We Can Build AI Systems, But Can We Handle Names With Umlauts?
My name includes three umlauts. It can be written correctly using six plus eleven unicode characters (first and last name). In the early 1990s, I never considered the idea of using my name as an identifier on a computer because most systems back then were still living in a US-ASCII world or the unfortunate ISO/IEC 8859 8-bit extensions, where the interpretation of the code points depends on the context.
Back in the 1990s, when I went to a bank to get a printout of my account status (yes, this is how banks worked back then; they had printers, and you had to visit them physically to check your account), I was always amazed at what came out of the printer. Often umlauts were replaced by curly braces and other fancy symbols.

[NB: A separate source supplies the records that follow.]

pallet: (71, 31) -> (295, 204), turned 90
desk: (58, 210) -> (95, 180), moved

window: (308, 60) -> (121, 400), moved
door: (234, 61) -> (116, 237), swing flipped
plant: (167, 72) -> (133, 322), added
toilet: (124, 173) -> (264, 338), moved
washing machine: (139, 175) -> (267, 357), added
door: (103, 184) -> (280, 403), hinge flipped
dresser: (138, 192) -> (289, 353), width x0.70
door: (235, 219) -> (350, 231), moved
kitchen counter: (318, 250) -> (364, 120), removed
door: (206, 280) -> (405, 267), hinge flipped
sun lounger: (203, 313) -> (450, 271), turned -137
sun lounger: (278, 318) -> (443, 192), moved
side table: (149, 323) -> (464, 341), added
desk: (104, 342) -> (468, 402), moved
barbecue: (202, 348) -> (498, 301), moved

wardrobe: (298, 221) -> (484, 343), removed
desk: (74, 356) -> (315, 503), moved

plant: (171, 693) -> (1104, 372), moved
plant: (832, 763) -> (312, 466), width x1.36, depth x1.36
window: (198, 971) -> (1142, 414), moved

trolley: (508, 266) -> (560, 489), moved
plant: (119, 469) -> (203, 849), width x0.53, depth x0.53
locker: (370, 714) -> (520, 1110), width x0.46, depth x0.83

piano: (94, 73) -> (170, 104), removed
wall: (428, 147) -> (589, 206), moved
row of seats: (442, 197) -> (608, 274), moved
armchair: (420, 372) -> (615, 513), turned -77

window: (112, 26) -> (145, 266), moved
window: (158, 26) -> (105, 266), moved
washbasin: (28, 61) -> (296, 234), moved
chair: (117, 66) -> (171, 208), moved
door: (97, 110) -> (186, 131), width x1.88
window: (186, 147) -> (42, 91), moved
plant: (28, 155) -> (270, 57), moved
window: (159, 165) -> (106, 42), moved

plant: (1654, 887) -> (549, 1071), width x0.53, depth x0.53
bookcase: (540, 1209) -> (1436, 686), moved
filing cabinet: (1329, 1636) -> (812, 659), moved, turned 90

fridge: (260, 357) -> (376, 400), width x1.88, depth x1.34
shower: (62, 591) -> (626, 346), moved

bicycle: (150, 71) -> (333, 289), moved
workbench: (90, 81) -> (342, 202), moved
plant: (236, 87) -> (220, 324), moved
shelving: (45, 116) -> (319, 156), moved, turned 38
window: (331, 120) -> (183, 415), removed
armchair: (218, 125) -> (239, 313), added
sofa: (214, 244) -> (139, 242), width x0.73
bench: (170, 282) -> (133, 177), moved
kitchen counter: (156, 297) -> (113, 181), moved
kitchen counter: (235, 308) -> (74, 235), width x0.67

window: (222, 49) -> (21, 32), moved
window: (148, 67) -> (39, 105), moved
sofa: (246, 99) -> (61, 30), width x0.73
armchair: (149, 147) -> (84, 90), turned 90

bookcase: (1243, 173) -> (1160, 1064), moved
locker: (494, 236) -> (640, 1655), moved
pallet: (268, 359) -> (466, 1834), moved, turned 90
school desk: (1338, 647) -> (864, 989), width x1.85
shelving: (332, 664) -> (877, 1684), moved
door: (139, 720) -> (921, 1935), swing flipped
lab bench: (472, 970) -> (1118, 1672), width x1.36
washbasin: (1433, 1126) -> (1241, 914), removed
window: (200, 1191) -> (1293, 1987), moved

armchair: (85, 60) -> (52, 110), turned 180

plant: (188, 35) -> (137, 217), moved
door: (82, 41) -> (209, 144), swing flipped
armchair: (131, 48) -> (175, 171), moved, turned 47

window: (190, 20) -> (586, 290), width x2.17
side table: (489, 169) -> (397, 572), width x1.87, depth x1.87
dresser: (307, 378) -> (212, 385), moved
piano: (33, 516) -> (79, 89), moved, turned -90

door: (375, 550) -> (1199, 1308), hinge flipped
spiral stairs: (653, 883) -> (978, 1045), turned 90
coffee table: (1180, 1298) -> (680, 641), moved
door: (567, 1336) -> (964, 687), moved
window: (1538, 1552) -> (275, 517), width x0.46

Back then, I used to be an optimist, and I believed that these problems would be overcome at the beginning of the 21st century. After all, the Unicode consortium was established in 1991, and Unicode 1.0 was released in the same year. In 1996, the initial specification of the UTF-8 transformation format was published as RFC 2044. So things looked promising. Sure, banks run mainframes, but give them 20 years and they may have made a transition to unicode.
So here I am in 2025. Most banks have turned into online businesses, and I have not used their printers for a long time (perhaps I should give them a try to see what they are up to meanwhile). The user-facing software provided by the banks appears to be doing well with my name. The banks are meanwhile also validating names against account numbers, and, though not perfect, this seems to work for me reasonably well. Apparently they have managed to transition into a unicode world (or their modern frontends manage to hide the true representation of names on their mainframes).
While this is positive news, I am facing problems in the cooperate world where some widely used commercial office software apparently still struggles with unicode and/or the length of my name. Well, perhaps it is not the software per se; perhaps it is the specific setup of the software where identifiers have to interoperate with other “legacy” systems. So I see umlaut characters replaced by other characters, and the result is at times truncated as if we were still living in the 1980s. And to top this, I am given several email addresses in different writing styles, some as aliases, with changing interpretations of which address serves as my primary identifier. This can confuse third-party services with single-sign-on solutions about my identity and the access control policies to apply. As a result, my name keeps IT professionals busy even 25 years into the 21st century.
But to close this note with a positive twist: I am celebrating today the publication of RFC 9911, which ships with my name written with proper umlauts. This shows that evolution of formats and internationalization is indeed possible; it just takes time. And often it takes more time than one would expect.